La situation dénoncée par Changer de cap ne saurait donc être attribuée à l’outil lui-même, mais relèverait plutôt d’un détournement de finalité de l’outil, utilisé comme outil de profilage, ceci étant accentué par la présomption de fraude qui pèse sur toute erreur, et ce contrairement au principe du « droit à l’erreur » qui a été pourtant inscrits depuis dans la législation. S’agissant des erreurs volontaires, il m’est souvent arrivé de rappeler aux Caf, comme aux journalistes  et aux pouvoirs publics, qu’il s’agissait souvent de « fraudes de survie », et que moins de 10% des abus détectés (j’ai toujours préféré cette terminologie), relevaient réellement de fraudes, volontaires et organisées, et donc de détournements avérés de fonds publics.

2. Le deuxième élément porte sur le ciblage supposé du datamining sur les plus pauvres et  sur les mères isolées. Je cite : « l’algorithme discrimine délibérément les précarisé·e·s. Ainsi, parmi les éléments que l’algorithme associe à un risque élevé d’abus, et impactant donc négativement la note d’un·e allocataire, on trouve le fait d’avoir des revenus faibles, d’être au chômage ou de ne pas avoir de travail stable, d’être un parent isolé (80% des parents isolés sont des femmes), de dédier une part importante de ses revenus pour se loger (…) ». Non que le constat soit faux, mais là encore, entrainée par ses présupposés idéologiques, La quadrature du net fait une erreur de diagnostic : le problème ne vient pas du soit disant « algorithme », mais de la nature des prestations elles-mêmes.

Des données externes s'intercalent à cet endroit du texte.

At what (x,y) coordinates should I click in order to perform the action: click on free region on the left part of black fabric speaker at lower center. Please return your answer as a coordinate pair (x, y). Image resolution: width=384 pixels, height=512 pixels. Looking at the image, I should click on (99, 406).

Je m’explique : les erreurs et les fraudes portent pour l’essentiel sur les revenus déclarés, et donc ne visent que les prestations sous conditions de ressources, c’est à dire destinées aux plus pauvres et aux précaires, comme le RSA ou la prime d’activité, mais aussi les allocations logement. C’est une des raisons qui m’avait conduit, notamment sur ce blogue, à promouvoir le projet d’un revenu de base intégrant l’ensemble de ces prestations, et s’inscrivant dans une logique de continuum socio-fiscal.

Il en est de même, dans une moindre mesure, pour les familles monoparentales et du respect de la condition d’isolement pour bénéficier de majorations à ce titre, et ce n’est pas nouveau hélas que son contrôle conduise à s’immiscer dans l’intimité des familles. Et c’est la raison pour laquelle j’ai régulièrement plaidé pour l’individualisation des prestations, ce qui a fini par se faire pour l’AAH, mais pas encore pour les autres prestations.

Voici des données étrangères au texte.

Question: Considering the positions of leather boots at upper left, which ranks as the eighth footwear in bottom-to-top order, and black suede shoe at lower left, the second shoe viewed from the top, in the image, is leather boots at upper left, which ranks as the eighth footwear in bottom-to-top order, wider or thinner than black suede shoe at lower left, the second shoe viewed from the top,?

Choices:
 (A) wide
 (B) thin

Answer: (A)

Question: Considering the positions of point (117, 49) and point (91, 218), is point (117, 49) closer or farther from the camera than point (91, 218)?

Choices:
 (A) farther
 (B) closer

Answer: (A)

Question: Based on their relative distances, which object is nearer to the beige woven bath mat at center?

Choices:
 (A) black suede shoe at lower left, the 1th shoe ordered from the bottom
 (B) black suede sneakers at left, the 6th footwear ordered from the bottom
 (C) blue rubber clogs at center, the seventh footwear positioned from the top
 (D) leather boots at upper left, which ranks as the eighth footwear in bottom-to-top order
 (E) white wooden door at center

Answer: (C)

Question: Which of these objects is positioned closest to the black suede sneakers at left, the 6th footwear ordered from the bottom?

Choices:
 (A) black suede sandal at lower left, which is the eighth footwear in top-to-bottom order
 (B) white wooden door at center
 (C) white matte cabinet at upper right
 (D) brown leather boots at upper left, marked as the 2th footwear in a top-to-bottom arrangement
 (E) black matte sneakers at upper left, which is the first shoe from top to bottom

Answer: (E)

En fait les contrôles ciblent les précaires et les familles monoparentales parce que les prestations sont ciblées sur ces situations : l’outil ne fait que refléter le système prestataire et c’est à lui qu’il faudrait s’attaquer, dans le cadre d’une refonte globale du système de protection sociale, mais « quand le sage montre la lune, l’idiot regarde le doigt ».

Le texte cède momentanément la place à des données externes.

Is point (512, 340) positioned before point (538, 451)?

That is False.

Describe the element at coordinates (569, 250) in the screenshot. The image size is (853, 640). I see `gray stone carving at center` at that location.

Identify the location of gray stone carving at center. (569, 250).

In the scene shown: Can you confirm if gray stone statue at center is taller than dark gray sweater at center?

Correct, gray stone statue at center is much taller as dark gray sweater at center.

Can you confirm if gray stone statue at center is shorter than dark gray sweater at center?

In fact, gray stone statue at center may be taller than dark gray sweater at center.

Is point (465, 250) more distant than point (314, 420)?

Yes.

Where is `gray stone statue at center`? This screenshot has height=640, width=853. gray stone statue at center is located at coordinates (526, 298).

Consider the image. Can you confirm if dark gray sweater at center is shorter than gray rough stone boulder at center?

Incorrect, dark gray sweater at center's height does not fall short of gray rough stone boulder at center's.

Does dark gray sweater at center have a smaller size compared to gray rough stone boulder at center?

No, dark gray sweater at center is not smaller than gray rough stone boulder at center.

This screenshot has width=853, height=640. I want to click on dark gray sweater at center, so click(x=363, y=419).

Paris, Croulebarbe, le 10 décembre 2022

Addendum :

Je me suis limité ici à la question du datamining et de « l’algorithme » qui en résulte ; toutefois le problème principal posé par l’interpellation de Changer de cap ne me semble pas là, mais dans ce que je comprends être l’abandon d’une stratégie active d’inclusion numérique que j’avais voulu impulser avec le Collectif Alerte et avec Emmaüs connect, et plus fondamentalement encore dans les diminutions d’effectifs dans les Caf sans qu’elles aient pu faire les gains de productivité qui pour moi devait les conditionner.